The city will be conducting an inventory of its trees in mid-September to determine if any of them need to be replaced. The contractor that plants the trees has given the city a one-year guarantee — meaning trees planted in 2011 that have died can be replaced this year at no cost.
The survey will first check the trees planted in 2011 and then assess the status of about 525 street trees planted this calendar year, Gray said. A total of about 1,000 trees are slated for planting in the 2012 fiscal year as a part of a storm water diversion plan.
As a part of the agreement, the contractor waters the trees for the first year of planting.
Gray said the city has yet to change the type of the trees planted along streets because of changes in the climate due to global warming.
Bob Bricault, horticulture and natural resources educator for the Washtenaw County branch of the Michigan State University extension office, said signs of drought in deciduous trees like sugar maples, red maples and sycamores include browning on the edges of the leaves or between the veins as well as drooping and folding leaves.
Evergreens show less signs of drought stress, Bricault said, because of their ability to retain water. The new growth on evergreens that are drought-stressed may not be as turgid, he said.

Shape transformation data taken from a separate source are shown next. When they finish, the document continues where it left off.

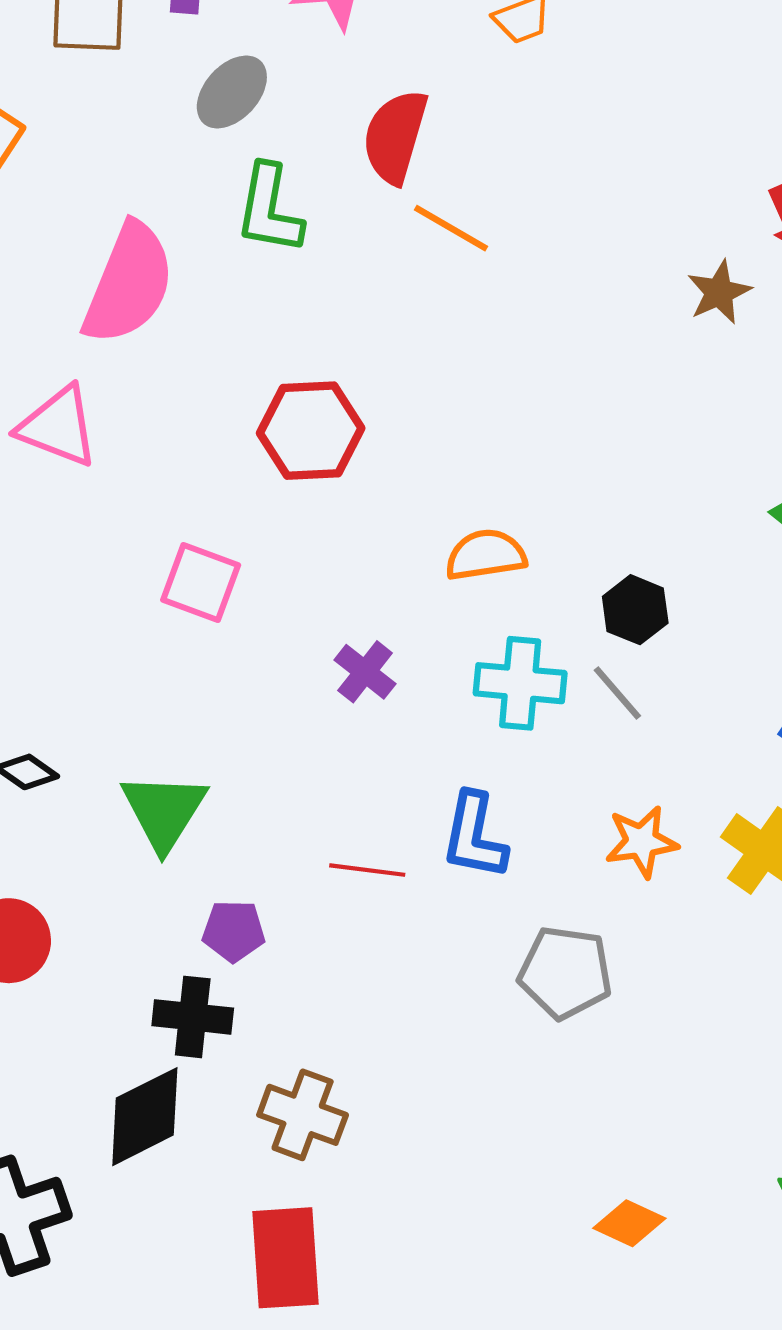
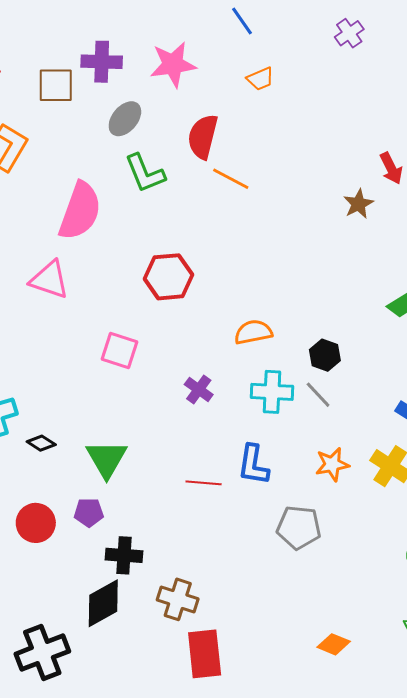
green L-shape: (269, 209) -> (145, 173), turned -30
purple pentagon: (234, 931) -> (89, 512), moved
red rectangle: (285, 1258) -> (205, 654), moved

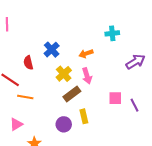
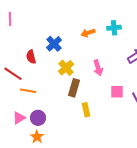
orange arrow: (86, 54) -> (88, 33), moved
pink arrow: (87, 76) -> (98, 68), moved
brown rectangle: (72, 94) -> (74, 88), turned -36
purple circle: (64, 124) -> (38, 118), moved

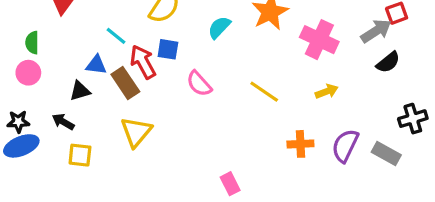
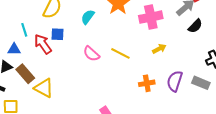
cyan line: (116, 36) -> (24, 30), turned 40
pink cross: (319, 40) -> (151, 17), turned -30
brown rectangle: (125, 83) -> (25, 74), moved
pink semicircle: (199, 84) -> (91, 54), moved
yellow triangle: (136, 132) -> (44, 88), turned -35

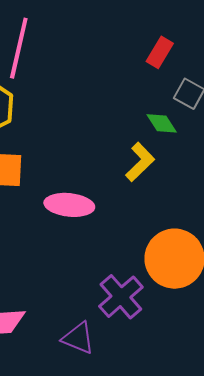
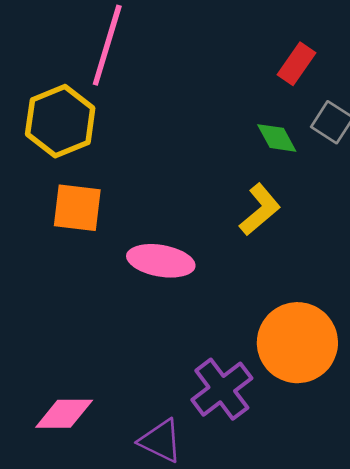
green diamond: (162, 123) -> (277, 138), moved

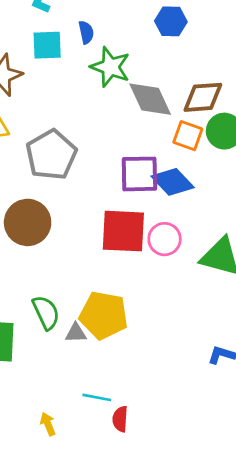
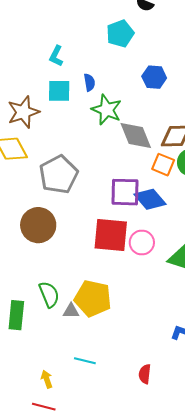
red semicircle: (120, 419) -> (145, 374), moved

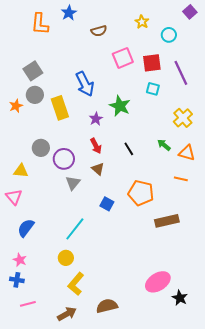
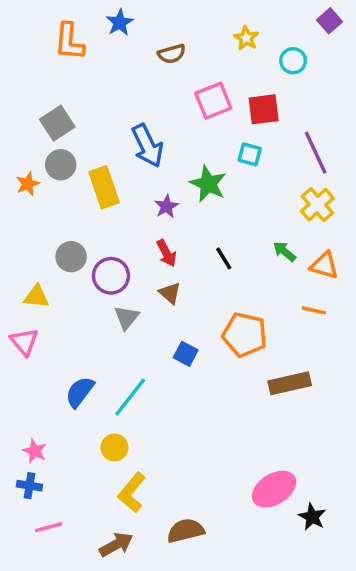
purple line: (181, 73) -> (316, 153), moved
cyan square: (153, 89) -> (250, 154), moved
blue semicircle: (26, 228) -> (80, 392), moved

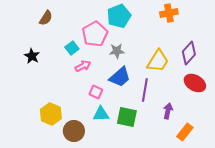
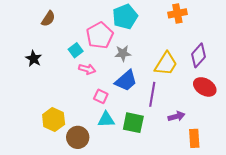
pink arrow: (83, 66) -> (87, 69), turned 42
purple arrow: (168, 111) -> (176, 116), turned 63
orange rectangle: (185, 132) -> (194, 138), turned -42

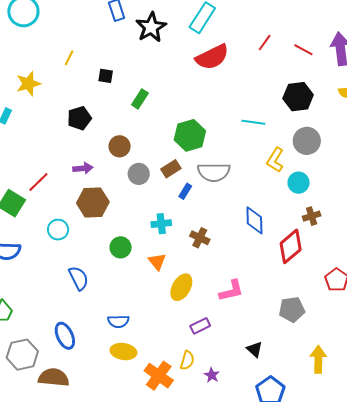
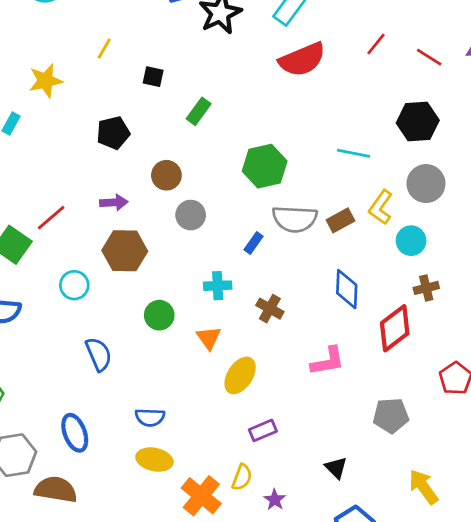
brown rectangle: (171, 169) -> (340, 220), moved
pink L-shape: (231, 291) -> (328, 361), moved
yellow arrow: (318, 359) -> (423, 487), turned -40

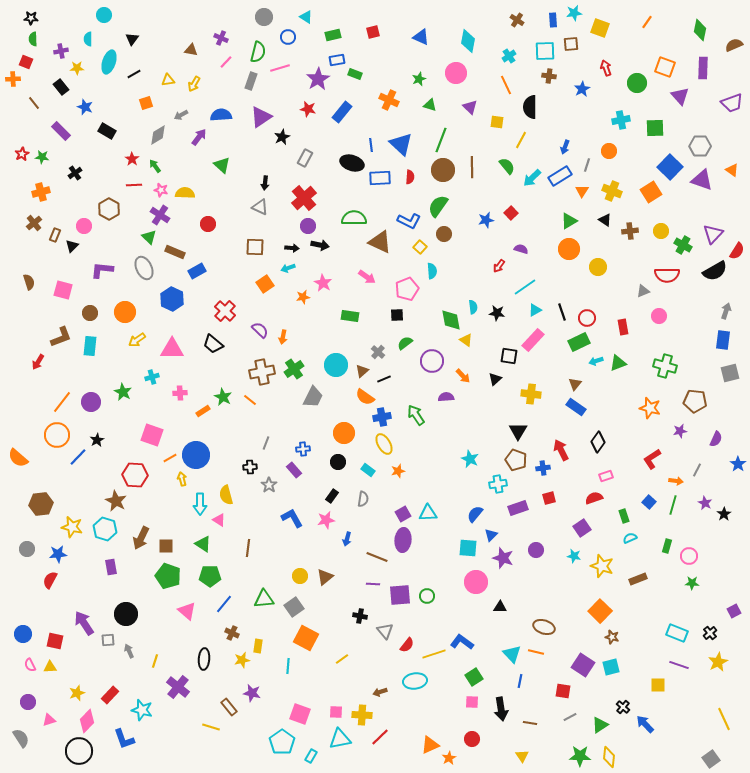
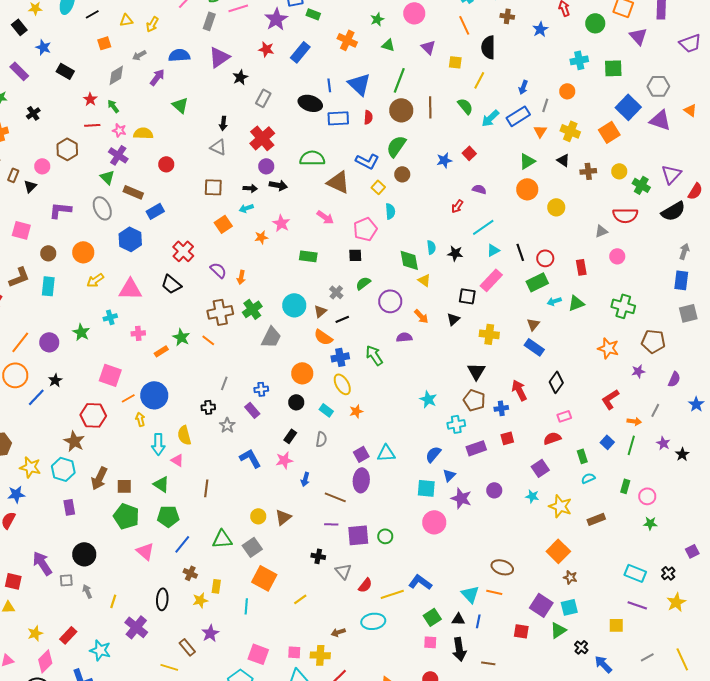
black triangle: (500, 607) -> (458, 619), moved
purple star: (252, 693) -> (210, 633), turned 30
gray line: (570, 717) -> (647, 657), moved
green triangle: (600, 725) -> (558, 630), moved

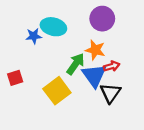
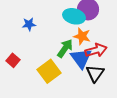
cyan ellipse: (53, 27) -> (74, 16), moved
red arrow: (112, 66) -> (96, 50), size x1.5
red square: (15, 78) -> (13, 60), turned -32

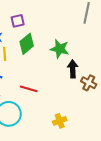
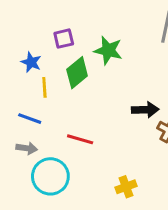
green star: (60, 49) -> (108, 50), moved
black arrow: (73, 69) -> (145, 110), turned 90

“Pines and spruces are a little more drought-hardy than most plants because of their leaves and they can’t lose moisture as easily - but that goes out the door when temps are above 90,” Bricault said.
Most trees draw the moisture they need from the top foot of soil, Bricault said.
Courtesy of Pamela Gesund
A newly-planted tree takes several years to establish a root system, Bricault said, and should be monitored for the first three years by watering. Two to three inches of mulch spread evenly around the base of the tree also help retain soil moisture and protect the roots during large temperature fluctuations.
Bricault said he’s the most concerned about how thin-leaved plants like Japanese maples and fruit trees fared this summer.
“Maples in general would need to be watered in the drought situation,” Bricault said.
Stressed trees also are more susceptible to diseases and fungi - including verticillium wilt.
Maple trees planted along streets, often in disturbed soils, are especially susceptible to the fungus verticillium wilt, Bricault said.
Pamela Gesund, an Ann Arbor resident for the past six years, said she's noticed many trees on both the east and west sides of the city could be exhibiting signs of the fungus.
For the past three summers, Gesund said she's noticed many maple trees in the area struggling.
The fungus affects the tree’s ability to absorb water through its roots - so even if the tree is being regularly watered, it will still continue to wilt. Signs a tree is being affected by the fungus are variable, hard to pinpoint and include scorching and wilting of leaves on the tops of individual branches, dead branches on one side of the tree and smaller leaves.
“Plants can grow for years without showing any signs of a problem,” Bricault said. “You just never know. It’s a susceptibility thing. Every place between the sidewalk and the curb is pretty unfavorable for anything that grows over 15 feet.”